En 2006, un choc thermique fit les gros titres de l’actualité : le tunnel était trop chaud, les trains surchaufferaient dans le tunnel, la climatisation tomberait en panne ou le matériel roulant ne supporterait pas les variations de température en hiver. Là encore, cette crainte n’était que du vent (tiède) – tout comme celle d’un effondrement de barrages dû à la construction du tunnel.

Dans les derniers mois qui ont précédé la mise en exploitation, une nouvelle critique se fit entendre : les planificateurs auraient sous-estimé la résistance de l’air dans le tunnel et les vitesses prévues ne pourraient pas être atteintes. Sitôt émise, cette hypothèse était déjà fausse : les essais d’exploitation ont montré que les vitesses et les offres de prestations étaient réalisables comme prévu.

Défis des travaux de construction sur les tronçons d’accès


Certains problèmes pratiques se posent toutefois au tunnel de base du Saint-Gothard même après la mise en exploitation réussie. Mais grâce aux efforts conjoints de l’OFT, des entreprises de transport ferroviaire et de l’industrie, les problèmes de compatibilité entre quatre types de locomotive et le système de contrôle de la marche des trains ETCS Level 2 installé dans le tunnel ont déjà été résolus. Ceci dit, comme pour tous les grands projets d’infrastructure ferroviaire, les CFF doivent accepter certaines restrictions les premiers mois et exécuter des charges d’ici à ce que toutes les fonctionnalités soient opérationnelles comme prévu.

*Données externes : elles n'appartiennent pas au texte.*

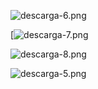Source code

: ![descarga-6.png](https://i.postimg.cc/k4wZYNnW/descarga-6.png)

[![descarga-7.png](https://i.postimg.cc/63BghbN9/descarga-7.png)


![descarga-8.png](https://i.postimg.cc/bvx4kcWC/descarga-8.png)


![descarga-5.png](https://i.postimg.cc/yxdGMJdt/descarga-5.png)

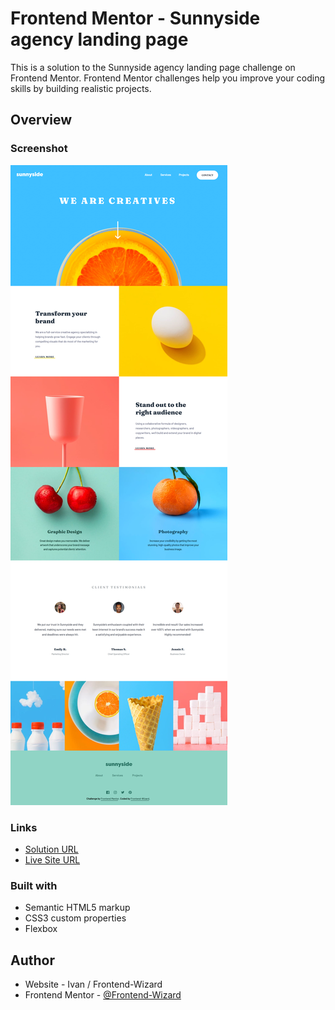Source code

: # Frontend Mentor - Sunnyside agency landing page

This is a solution to the Sunnyside agency landing page challenge on Frontend Mentor. Frontend Mentor challenges help you improve your coding skills by building realistic projects. 

## Overview

### Screenshot

![](Images/screenshot.png)

### Links

- [Solution URL](https://github.com/Frontend-Wizard/Sunnyside-agency-landing-page)
- [Live Site URL](https://Frontend-Wizard.github.io/Sunnyside-agency-landing-page)

### Built with

- Semantic HTML5 markup
- CSS3 custom properties
- Flexbox

## Author

- Website - Ivan / Frontend-Wizard
- Frontend Mentor - [@Frontend-Wizard](https://www.frontendmentor.io/profile/Frontend-Wizard)
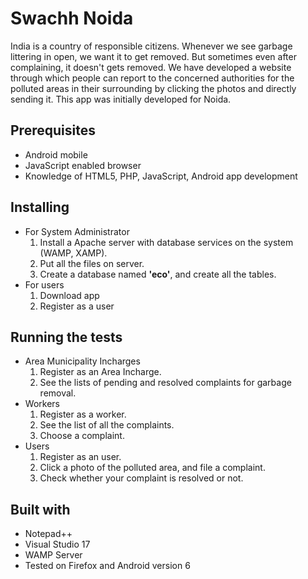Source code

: # Swachh Noida
India is a country of responsible citizens. Whenever we see garbage littering in open, we want it to get removed. But sometimes even after complaining, it doesn't gets removed. We have developed a website through which people can report to the concerned authorities for the polluted areas in their surrounding by clicking the photos and directly sending it. This app was initially developed for Noida.

## Prerequisites
- Android mobile 
- JavaScript enabled browser
- Knowledge of HTML5, PHP, JavaScript, Android app development

## Installing
* For System Administrator
  1. Install a Apache server with database services on the system (WAMP, XAMP).
  2. Put all the files on server.
  3. Create a database named **'eco'**, and create all the tables.
* For users
  1. Download app
  2. Register as a user
  
## Running the tests
- Area Municipality Incharges
  1. Register as an Area Incharge.
  2. See the lists of pending and resolved complaints for garbage removal.
- Workers
  1. Register as a worker.
  2. See the list of all the complaints.
  3. Choose a complaint.
- Users
  1. Register as an user.
  2. Click a photo of the polluted area, and file a complaint.
  3. Check whether your complaint is resolved or not.

## Built with
- Notepad++
- Visual Studio 17
- WAMP Server
- Tested on Firefox and Android version 6

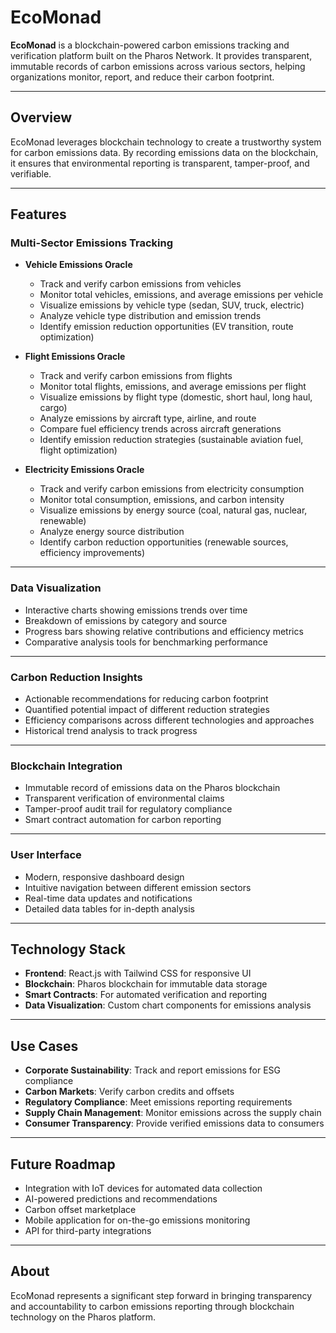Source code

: # EcoMonad

**EcoMonad** is a blockchain-powered carbon emissions tracking and verification platform built on the Pharos Network. It provides transparent, immutable records of carbon emissions across various sectors, helping organizations monitor, report, and reduce their carbon footprint.

---

## Overview

EcoMonad leverages blockchain technology to create a trustworthy system for carbon emissions data. By recording emissions data on the blockchain, it ensures that environmental reporting is transparent, tamper-proof, and verifiable.

---

## Features

### Multi-Sector Emissions Tracking

- **Vehicle Emissions Oracle**
  - Track and verify carbon emissions from vehicles
  - Monitor total vehicles, emissions, and average emissions per vehicle
  - Visualize emissions by vehicle type (sedan, SUV, truck, electric)
  - Analyze vehicle type distribution and emission trends
  - Identify emission reduction opportunities (EV transition, route optimization)

- **Flight Emissions Oracle**
  - Track and verify carbon emissions from flights
  - Monitor total flights, emissions, and average emissions per flight
  - Visualize emissions by flight type (domestic, short haul, long haul, cargo)
  - Analyze emissions by aircraft type, airline, and route
  - Compare fuel efficiency trends across aircraft generations
  - Identify emission reduction strategies (sustainable aviation fuel, flight optimization)

- **Electricity Emissions Oracle**
  - Track and verify carbon emissions from electricity consumption
  - Monitor total consumption, emissions, and carbon intensity
  - Visualize emissions by energy source (coal, natural gas, nuclear, renewable)
  - Analyze energy source distribution
  - Identify carbon reduction opportunities (renewable sources, efficiency improvements)

---

### Data Visualization

- Interactive charts showing emissions trends over time
- Breakdown of emissions by category and source
- Progress bars showing relative contributions and efficiency metrics
- Comparative analysis tools for benchmarking performance

---

### Carbon Reduction Insights

- Actionable recommendations for reducing carbon footprint
- Quantified potential impact of different reduction strategies
- Efficiency comparisons across different technologies and approaches
- Historical trend analysis to track progress

---

### Blockchain Integration

- Immutable record of emissions data on the Pharos blockchain
- Transparent verification of environmental claims
- Tamper-proof audit trail for regulatory compliance
- Smart contract automation for carbon reporting

---

### User Interface

- Modern, responsive dashboard design
- Intuitive navigation between different emission sectors
- Real-time data updates and notifications
- Detailed data tables for in-depth analysis

---

## Technology Stack

- **Frontend**: React.js with Tailwind CSS for responsive UI
- **Blockchain**: Pharos blockchain for immutable data storage
- **Smart Contracts**: For automated verification and reporting
- **Data Visualization**: Custom chart components for emissions analysis

---

## Use Cases

- **Corporate Sustainability**: Track and report emissions for ESG compliance
- **Carbon Markets**: Verify carbon credits and offsets
- **Regulatory Compliance**: Meet emissions reporting requirements
- **Supply Chain Management**: Monitor emissions across the supply chain
- **Consumer Transparency**: Provide verified emissions data to consumers

---

## Future Roadmap

- Integration with IoT devices for automated data collection
- AI-powered predictions and recommendations
- Carbon offset marketplace
- Mobile application for on-the-go emissions monitoring
- API for third-party integrations

---

## About

EcoMonad represents a significant step forward in bringing transparency and accountability to carbon emissions reporting through blockchain technology on the Pharos platform.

De plus, les aménagements sur les tronçons d’accès restreindront pendant quelques années l’exploitation sur la ligne de base du Saint-Gothard. En 2017, l’interruption de la ligne de Luino à simple voie sur la rive Est du lac Majeur au 2e semestre ne passera pas inaperçue. Elle est nécessaire afin de rendre tout l’axe du Saint-Gothard apte aux transports de quatre mètres de hauteur aux angles. Les 40 trains de marchandises par jour concernés devront trouver des itinéraires sur d’autres axes. Et les travaux de construction en cours ou prévus entraîneront des restrictions du transport de voyageurs sur l’axe du Saint-Gothard, avant que, à la fin de 2020, grâce aux tronçons d’accès aménagés et au tunnel de base du Ceneri, un saut quantique devienne réalité (durée du voyage nettement plus courte, cadence semi-horaire intégrale Suisse alémanique-Tessin et RER tessinois). Au cours des prochaines années, on construira entre autres à l’Axen, sur la rive Est du lac de Zoug et au Tessin. Enfin, il est également important pour la Suisse que les aménagements des lignes d’accès à l’étranger limitrophe suivent le rythme de la demande de traversées du tunnel, comme le stipulent les conventions internationales déjà conclues dans les années 1990 avec l’Allemagne et l’Italie.